The work is also intended to increase accountability for a health care system that eats up, on average, 29% of Oregonians’ paychecks in employer-paid premium costs. 

Only a few other states have embarked on this path. Oregon is the fourth and the only state on the West Coast.

The committee expects to set the economic indicators that will be used to calculate the target for health care cost growth at its next meeting on Feb. 12. The group plans to set the actual target at the meeting.

“We don’t know what the target’s going to be,”  Jack Friedman, chair of the committee and former executive director of Providence Health Plans, told The Lund Report after the meeting.

The group’s work is being closely watched by the Oregon health care industry. It includes industry heavyweights such as the heads of BlueCross BlueShield of Oregon and Legacy Health and top executives at Kaiser Permanente Northwest and Providence Health & Services. The committee, created in 2019 from the passage of Senate Bill 889, is the state’s response to soaring health care costs growing faster than the rate of wage or economic growth in Oregon.

From 2010 to 2016, the average household income of Oregonians grew by 15%, while employer-sponsored health care premium costs grew by 25%. Employer-sponsored health care premiums now take up 29% of the average family’s income. The committee is due to submit a plan in August to the Oregon Health Policy Board. The plan then goes to lawmakers in September.

To get there, the committee is weighing what other states are doing but also open determining its own method of setting a target. The central question for Wednesday’s meeting remains undecided: What economic indicators will be used?

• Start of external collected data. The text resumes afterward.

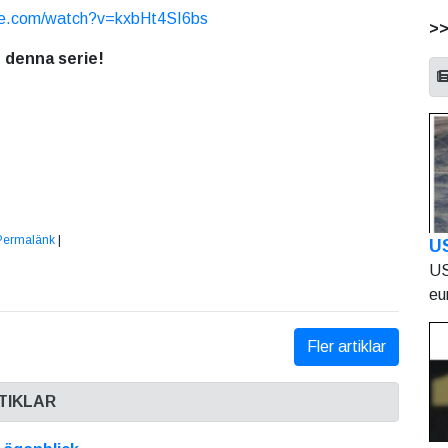
be.com/watch?v=kxbHt4SI6bs
>
e denna serie!
Permalänk
|
U
US
eu
Fler artiklar
TIKLAR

For Oregon, those options include using a forecasted measure of the state’s economic output, called the potential gross state product, or basing it on personal income growth. There’s also the potential of coming up with a methodology that uses the state’s economic output, but also factors in personal income growth.

The committee on Wednesday asked its consultants, Michael Bailit and Megan Burns of Massachusetts-based Bailit Health, to return at their February meeting with data and calculations on Oregon’s  potential gross state product and personal income, including median and average wages.

The path that Oregon picks will determine other factors, such as whether the growth target is one that is adjusted each year based on changing economic conditions.

This is not just an economic exercise: The committee also needs to think about public perception. Committee members acknowledged that being able to explain the concept to Oregonians is critical so that the public can relate to and understand the state’s mission. Setting it based on personal income potentially could help with that task.

“This is about trying to explain this to your neighbor who’s not an economist,” Friedman said at the meeting.

Ruby Haughton-Pitts, a committee member and Oregon state director of AARP, said it’s important to remember the people served by health care and their individual finances, not simply economic factors like the gross domestic product.

“The only reason we have health care is for individuals,” she said. “We don’t have it for the GDP. We have it for individuals, so we truly need to be able to tie it back to: How are we living our lives in Oregon?”

Massachusetts, Delaware and Rhode Island have passed similar legislation that sets cost growth targets. Those states have set targets based on forecasted state economic growth, a calculation that factors in expected growth in the national labor force productivity, the state civilian labor force, national inflation and population growth.

The states have different approaches. Massachusetts, for example, sets a target based on the state economic growth, but also gives a state board the authority to change the target. That state has an annual hearing on the costs, a well-attended event that draws industry and media attention to the issue.

Delaware has a finance committee that reviews the target methodology each year. Rhode Island is allowed to change its target, but only if “highly significant” changes to the economy take place. So far, that state hasn’t defined what that is.